When the voting results were announced, the Sister Supporters burst into applause. Their founder Veglio-White made a statement saying that “Free speech is a qualified right; it is not an absolute given, and it has never superseded women’s right to anonymity.”

Farrow told LifeSiteNews that pro-life advocates “burst” into singing Salve Regina [Hail Holy Queen] after the results were announced. 

“It was an extremely poignant and tear-jerking moment. I can only describe it as being like standing at the foot of the cross,” she said.

The mothers helped by the Ealing pro-lifers held a rally outside the town hall. They were addressed by Alithea Williams of the Society for the Protection of the Unborn (SPUC). 

“This is a bad day for democracy in the UK,” she said. “For the first time, a council has banned peaceful public acts of witness and freedom of expression.” 

Williams suggested that banning the pro-lifers went against basic freedoms and human rights in the UK to such an extent that it was “vulnerable to a legal challenge.” 

“What is most shocking is that a Council has voted to stop members of the public offering charitable help to vulnerable women,” Williams said.  

She added that the women who had spoken out about the help they had received from the Good Counsel Network are “devastated” that alternatives to abortion were now going to be denied to other women. Now women are “at the mercy” of such disreputable businesses as Marie Stopes. 

“This is … bad news for women as it leaves them at the mercy of the abortion industry,” Williams said. “Marie Stopes has an appalling record when it comes to patient care and safety – as is shown by the series of Care Quality Commission reports severely censuring them for a catalogue of abuses and safety violations, as well as a 'culture that worked against patient choice.'” 

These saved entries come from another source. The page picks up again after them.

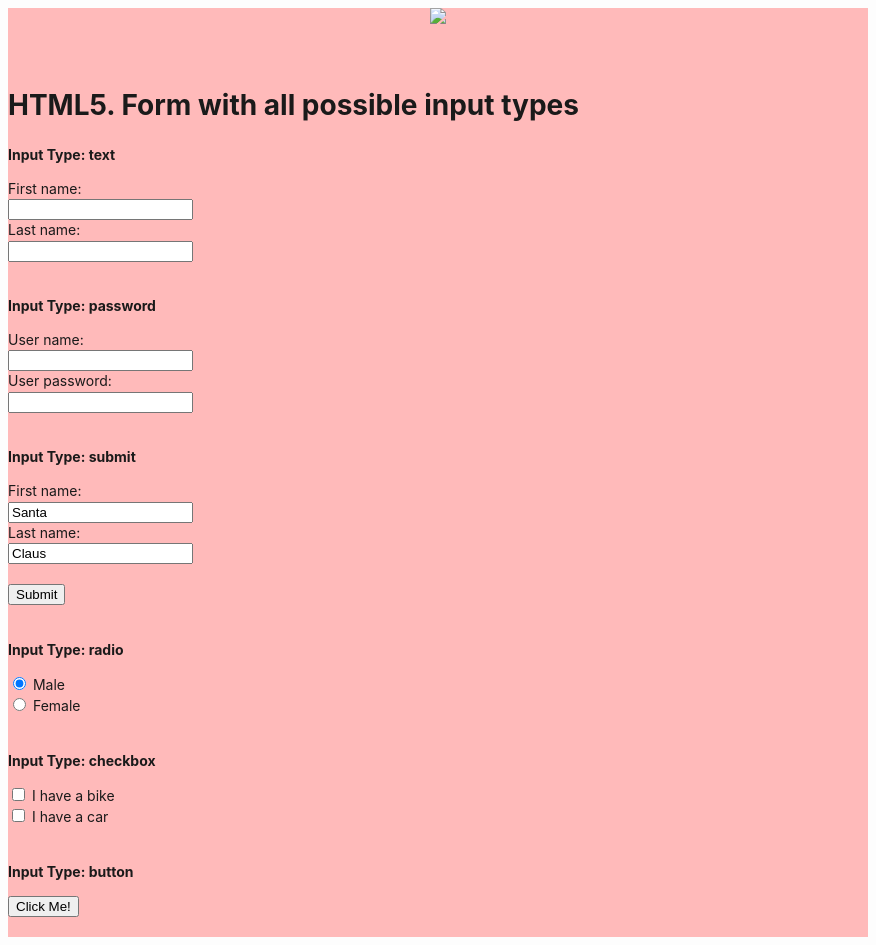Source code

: <!Doctype html>
<html>
	<head>
		<meta charset="utf8"/>
		<title>Form with input types</title>
		<style>
			body {background-color: #ffbaba}
		</style>
		<meta name="author" lang="en" content="Zoriana Grys">
		</head>
	<body>
		<header>
<img src="http://www.itjam.com.ua/wp-content/themes/html5blank-stable/img/Logos_for_Web%20Page/Lviv_IT_School_www.lits.com.ua.JPG">
		</header>
<h1><b>HTML5. Form with all possible input types</b></h1>
<p><strong>Input Type: text</strong></p>
		   <form>
				First name:<br>
				<input type="text" name="firstname">
				<br>
				Last name:<br>
				<input type="text" name="lastname">
			</form>
			<br>
<p><strong>Input Type: password</strong></p>
			<form>
				User name:<br>
				<input type="text" name="username">
				<br>
				User password:<br>
				<input type="password" name="psw">
			</form>
			<br>
<p><strong>Input Type: submit</strong></p>
			<form action="action_page.php">
				First name:<br>
				<input type="text" name="firstname" value="Santa">
				<br>
				Last name:<br>
				<input type="text" name="lastname" value="Claus">
				<br><br>
				<input type="submit" value="Submit">
			</form>
			<br>
<p><strong>Input Type: radio</strong></p>
			<form>
				<input type="radio" name="sex" value="male" checked> Male
				<br>
				<input type="radio" name="sex" value="female"> Female
			</form>
			<br>
<p><strong>Input Type: checkbox</strong></p>
			<form>
				<input type="checkbox" name="vehicle1" value="Bike"> I have a bike
				<br>
				<input type="checkbox" name="vehicle2" value="Car"> I have a car 
				</form>
				<br>
<p><strong>Input Type: button</strong></p>
			<form>
				<input type="button" onclick="alert('Hello LITS!')" value="Click Me!">
			</form>
			<br>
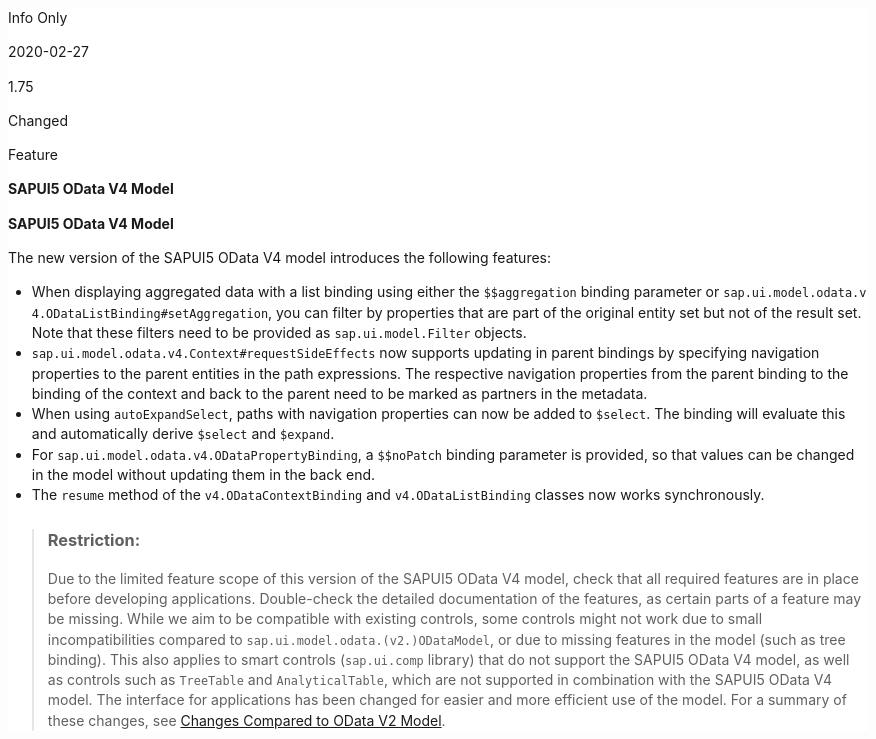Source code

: Info Only 

</td>
<td valign="top">

2020-02-27

</td>
</tr>
<tr>
<td valign="top">

1.75 

</td>
<td valign="top">

Changed 

</td>
<td valign="top">

Feature 

</td>
<td valign="top">

**SAPUI5 OData V4 Model** 

</td>
<td valign="top">

**SAPUI5 OData V4 Model**

The new version of the SAPUI5 OData V4 model introduces the following features:

-   When displaying aggregated data with a list binding using either the `$$aggregation` binding parameter or `sap.ui.model.odata.v4.ODataListBinding#setAggregation`, you can filter by properties that are part of the original entity set but not of the result set. Note that these filters need to be provided as `sap.ui.model.Filter` objects.
-   `sap.ui.model.odata.v4.Context#requestSideEffects` now supports updating in parent bindings by specifying navigation properties to the parent entities in the path expressions. The respective navigation properties from the parent binding to the binding of the context and back to the parent need to be marked as partners in the metadata.
-   When using `autoExpandSelect`, paths with navigation properties can now be added to `$select`. The binding will evaluate this and automatically derive `$select` and `$expand`.
-   For `sap.ui.model.odata.v4.ODataPropertyBinding`, a `$$noPatch` binding parameter is provided, so that values can be changed in the model without updating them in the back end.
-   The `resume` method of the `v4.ODataContextBinding` and `v4.ODataListBinding` classes now works synchronously.

> ### Restriction:  
> Due to the limited feature scope of this version of the SAPUI5 OData V4 model, check that all required features are in place before developing applications. Double-check the detailed documentation of the features, as certain parts of a feature may be missing. While we aim to be compatible with existing controls, some controls might not work due to small incompatibilities compared to `sap.ui.model.odata.(v2.)ODataModel`, or due to missing features in the model \(such as tree binding\). This also applies to smart controls \(`sap.ui.comp` library\) that do not support the SAPUI5 OData V4 model, as well as controls such as `TreeTable` and `AnalyticalTable`, which are not supported in combination with the SAPUI5 OData V4 model. The interface for applications has been changed for easier and more efficient use of the model. For a summary of these changes, see [Changes Compared to OData V2 Model](../04_Essentials/changes-compared-to-odata-v2-model-abd4d7c.md).

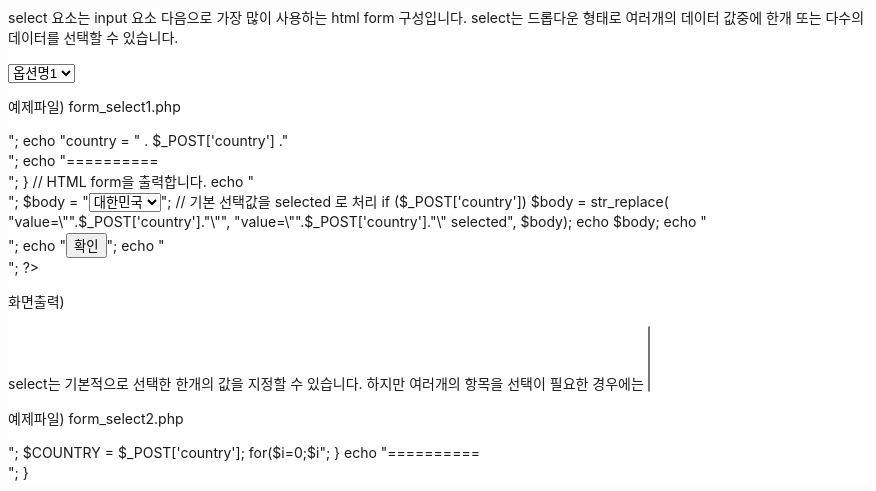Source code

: select 요소는 input 요소 다음으로 가장 많이 사용하는 html form 구성입니다. select는 드롭다운 형태로 여러개의 데이터 값중에 한개 또는 다수의 데이터를 선택할 수 있습니다.

<select name="이름">
  <option value="옵션값1">옵션명1</option>
  <option value="옵션값2">옵션명2</option>
  ...
</select>

예제파일) form_select1.php
<?php
	// 서브및 처리시 데이터값 확인
	if ($_SERVER["REQUEST_METHOD"] == "POST") {
		echo "POST모드 호출 <br>";
		echo "country = " . $_POST['country'] ."<br>";
		echo "==========<br>";
	}

	// HTML form을 출력합니다.

	echo "<form name='jiny' method='post' action='".$_SERVER['PHP_SELF']."'>";

	$body = "<select name=\"country\">";
	$body .= "<option value=\"kr\">대한민국</option>";
	$body .= "<option value=\"jp\">일본</option>";
	$body .= "<option value=\"cn\">중국</option>";
	$body .= "</select>";

	// 기본 선택값을 selected 로 처리
	if ($_POST['country']) 
		$body = str_replace(
			"value=\"".$_POST['country']."\"",
			"value=\"".$_POST['country']."\" selected",
			$body);

	echo $body;

	echo "<br>";
	echo "<input type='submit' value='확인'>";
	echo "</form>";	
	
?>

화면출력)
 

select는 기본적으로 선택한 한개의 값을 지정할 수 있습니다. 하지만 여러개의 항목을 선택이 필요한 경우에는 <select multiple name=”이름[]”> 형태로 이름을 배열 형태로,  multiple 속성을 사용하면 됩니다.

예제파일) form_select2.php
<?php
	// 서브및 처리시 데이터값 확인
	if ($_SERVER["REQUEST_METHOD"] == "POST") {
		echo "POST모드 호출 <br>";
		$COUNTRY = $_POST['country'];

		for($i=0;$i<count($COUNTRY);$i++){
    		echo $i ."=". $COUNTRY[$i] ."<br>";						
       	}	
		echo "==========<br>";
	}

“Is the ‘choice’ offered by this organisation really the only one Ealing Council wants to be available to women?” she added.

The PSPO ban comes into effect on April 23. It will be reviewed after six months. However, it has already had a chilling effect on the pro-life witness outside Marie Stopes Ealing. Today, the day after the meeting, a male passerby attacked a pro-life witness named Andrea stationed outside the clinic. 

“Thanks to last night’s decision a woman volunteer on the vigil in Ealing has been attacked by a male passer-by,” tweeted Caroline Farrow. 

“First time in over 20 years the public feel empowered to be violent,” she noted.